Sunday 26 January 2020

More about the Actualising Tendency




BLOG – No. 2

The Actualisation Tendency cont’d…..

In the last blog I shared that the actualising tendency, as argued from a Humanistic (Person-Centred) perspective is a biological (innate) force that exists in all organisms (including humans) and direct all towards survival, maintenance and growth – their fulfilment of potential. 

One key psychological factor that restricts our human growth is our mentally constructed perception of who we are and how we should behave – the basis of this is our early conditioning when we learn to respond to the requirements of our environment. This conditioning reinforces a certain way of being in order to gain something of what we value from important others – this could include: survival, attention, love etc.
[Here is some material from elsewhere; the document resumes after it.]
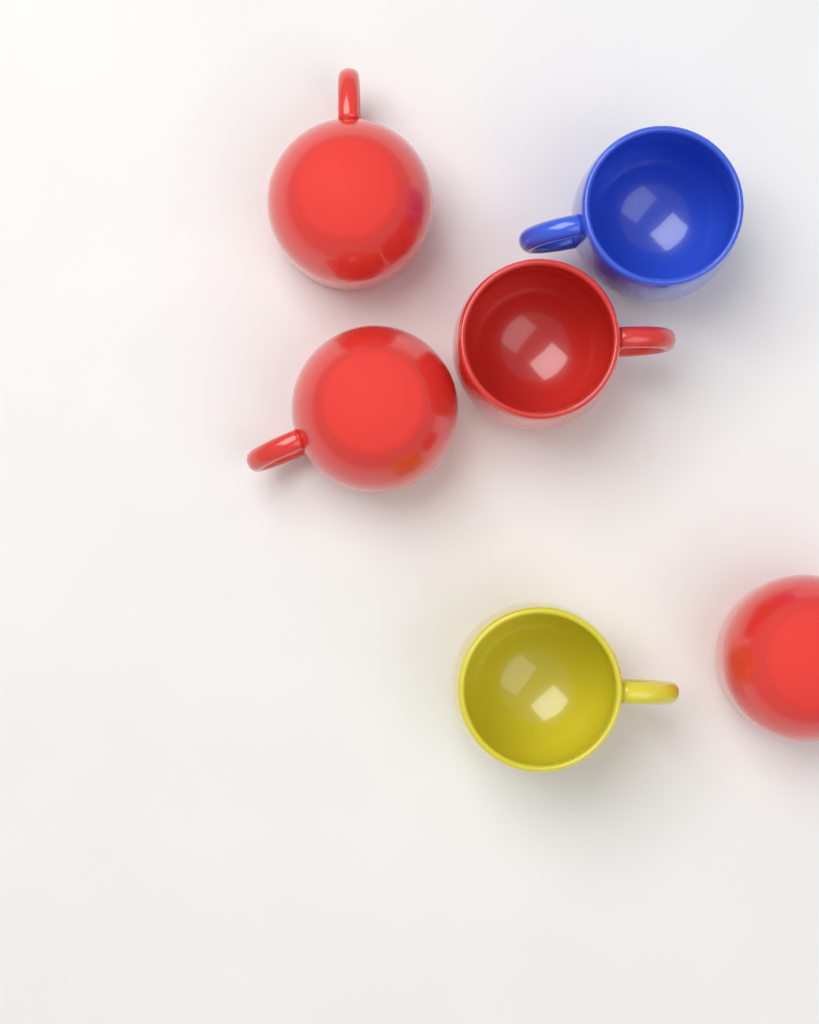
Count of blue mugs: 1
To gain this we create a false persona/sense of self, which could be viewed as a contracted version of our true wholeness, which we came into the world as. 
Every time we repeat conditioned behaviours they become strengthened and embedded in our psyche and holds the false message ‘this is the person I am’.  We can then spend our life seeking to fit our everyday experiences into this false self. Any experience that doesn’t meet the demands of our self-concept we can find ourselves manipulating the experience to make it fit, using defence mechanisms, notably denial and distortion.

Living up to a self-concept can lead to exhaustion, stress, anxiety, unhappiness etc.